If Rollo could be called the ‘Father of Royal Europe’, then you would have to look at his great granddaughter Emma of Normandy as the first prominent woman of modern monarchy.  If being Queen of England, Denmark and Norway through two different marriages and at different times throughout her life was not good enough she was also mother to a King of England, a King of England and Denmark and a Holy Roman Empress.   Emma is also the link to the English throne that gave William ‘the Conqueror’ (her great nephew) his claim to the title of King.

Emma (b.985) was the daughter of Richard the Fearless, Duke of Normandy and his mistress Gunmora.  Her parents went on and later married this then legitimised the birth.

In 1000-01 Normandy gave shelter to a Viking Army that threatened England and it is believed that Aethelred King at the time may have attempted an invasion to try and surpass the threat.  This then could of led to the alliance between England and Normandy with the marriage of Emma to Aethelred in 1002.  She then had three children with Aethelred, Edward the Confessor (future King of England), Alfred Aetheling, and Goda (future Countess of Boulogne).  In 1013 Emma and her children were sent to Normandy to escape the invasion on Sweyn where they were shortly joined by Aethelred.

When Sweyn died they returned to England where Aetheling was restored as King of England. On his death Edmund Ironside from his first marriage to Aelfgifu of York became the next King of England.  Within the matter of months at the Battle of Ashingdon on 18th October 1016 this was all to change as Edmund signed a treaty with Sweyn’s son Cnut giving up all of England except for Wessex.  Edmund died soon after this on 30th November.  Cnut then seized control of Wessex as well and the crown of England moved back into the hands of the House of Denmark.

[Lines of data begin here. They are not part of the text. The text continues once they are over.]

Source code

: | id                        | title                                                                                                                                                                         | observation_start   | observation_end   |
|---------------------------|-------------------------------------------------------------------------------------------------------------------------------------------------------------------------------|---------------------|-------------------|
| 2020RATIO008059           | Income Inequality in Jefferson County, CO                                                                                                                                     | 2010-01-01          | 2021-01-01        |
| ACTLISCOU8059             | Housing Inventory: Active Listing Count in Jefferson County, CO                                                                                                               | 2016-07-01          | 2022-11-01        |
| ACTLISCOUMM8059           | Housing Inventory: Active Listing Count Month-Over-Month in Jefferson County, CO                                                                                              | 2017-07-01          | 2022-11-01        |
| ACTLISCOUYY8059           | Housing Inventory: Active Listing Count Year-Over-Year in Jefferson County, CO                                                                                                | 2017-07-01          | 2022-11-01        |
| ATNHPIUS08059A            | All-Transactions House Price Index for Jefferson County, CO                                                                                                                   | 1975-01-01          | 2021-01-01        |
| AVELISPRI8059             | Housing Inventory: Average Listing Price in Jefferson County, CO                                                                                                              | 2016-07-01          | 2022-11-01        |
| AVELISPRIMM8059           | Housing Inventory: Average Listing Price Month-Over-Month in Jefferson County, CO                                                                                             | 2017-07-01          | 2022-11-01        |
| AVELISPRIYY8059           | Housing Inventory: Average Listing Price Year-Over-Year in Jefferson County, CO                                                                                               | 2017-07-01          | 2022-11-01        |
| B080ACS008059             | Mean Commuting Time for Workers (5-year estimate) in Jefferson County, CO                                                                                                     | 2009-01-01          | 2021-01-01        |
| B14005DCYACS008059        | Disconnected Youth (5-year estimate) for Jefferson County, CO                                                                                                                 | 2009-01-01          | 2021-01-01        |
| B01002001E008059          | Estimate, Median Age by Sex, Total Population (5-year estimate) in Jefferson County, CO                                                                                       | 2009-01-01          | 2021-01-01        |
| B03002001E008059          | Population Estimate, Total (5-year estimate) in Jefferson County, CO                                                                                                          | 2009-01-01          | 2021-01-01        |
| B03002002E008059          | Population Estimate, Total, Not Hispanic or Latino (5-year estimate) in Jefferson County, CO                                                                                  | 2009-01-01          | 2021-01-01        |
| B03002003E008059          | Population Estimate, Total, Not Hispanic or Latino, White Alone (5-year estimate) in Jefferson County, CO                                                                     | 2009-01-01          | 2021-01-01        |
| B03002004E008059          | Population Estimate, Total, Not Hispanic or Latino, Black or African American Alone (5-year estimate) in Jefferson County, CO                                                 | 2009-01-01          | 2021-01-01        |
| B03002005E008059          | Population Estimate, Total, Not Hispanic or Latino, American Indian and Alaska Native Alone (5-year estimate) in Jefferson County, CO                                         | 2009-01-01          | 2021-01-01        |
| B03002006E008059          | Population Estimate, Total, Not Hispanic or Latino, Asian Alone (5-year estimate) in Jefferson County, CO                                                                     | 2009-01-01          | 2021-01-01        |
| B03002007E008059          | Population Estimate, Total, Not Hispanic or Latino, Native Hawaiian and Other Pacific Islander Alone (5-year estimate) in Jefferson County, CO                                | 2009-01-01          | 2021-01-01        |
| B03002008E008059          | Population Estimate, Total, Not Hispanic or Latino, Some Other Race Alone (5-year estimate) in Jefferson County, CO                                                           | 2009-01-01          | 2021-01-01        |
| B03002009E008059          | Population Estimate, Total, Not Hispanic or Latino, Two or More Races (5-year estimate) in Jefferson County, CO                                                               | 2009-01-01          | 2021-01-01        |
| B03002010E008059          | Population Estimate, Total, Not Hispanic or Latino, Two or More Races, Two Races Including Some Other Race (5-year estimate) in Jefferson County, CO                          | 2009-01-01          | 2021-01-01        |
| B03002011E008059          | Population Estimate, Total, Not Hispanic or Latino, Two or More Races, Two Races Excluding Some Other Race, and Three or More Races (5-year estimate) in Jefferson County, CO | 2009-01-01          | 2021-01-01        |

In what could have been a marriage of convenience and to guarantee the safety of her sons following Cnut’s campaign to rid himself of all other possible threats, Emma became again the second wife to the second wife to the King of England once more.  Cnut went on to become King of Denmark and also the Norway and some of the Swedes.

On Cnut’s death in 1035 the throne of England jumped around a little between the next generation first it went to Harold his son to Aelfgifu of Northampton his first wife.  Then to Harthacnut , Emma’s first son with Cnut.  Harthacnut suddenly died in 1042 aged only roughly 23-24.  Upon his death Edward Emma’s son to Aethelered was made King and the house of Wessex was restored once more to the throne of England.  Emma thou during his reign was cast aside setting her support for Magnus the Noble who was son of the dethroned Olaf, King of Norway.  It was believed that she had no love for the children from her first marriage and that is why her support went behind Magnus.

Emma died in Winchester, Hampshire on 6th March 1052.  Her life twisted between three different branches of the throne of England.  England, Denmark, Norway, Sweden, Normandy she clearly shows already how intertwined the thrones of Europe where becoming at such an early age.

Cnut and Emma of Normandy, from the Liber Vitae of the New Minster, Winchester (1031).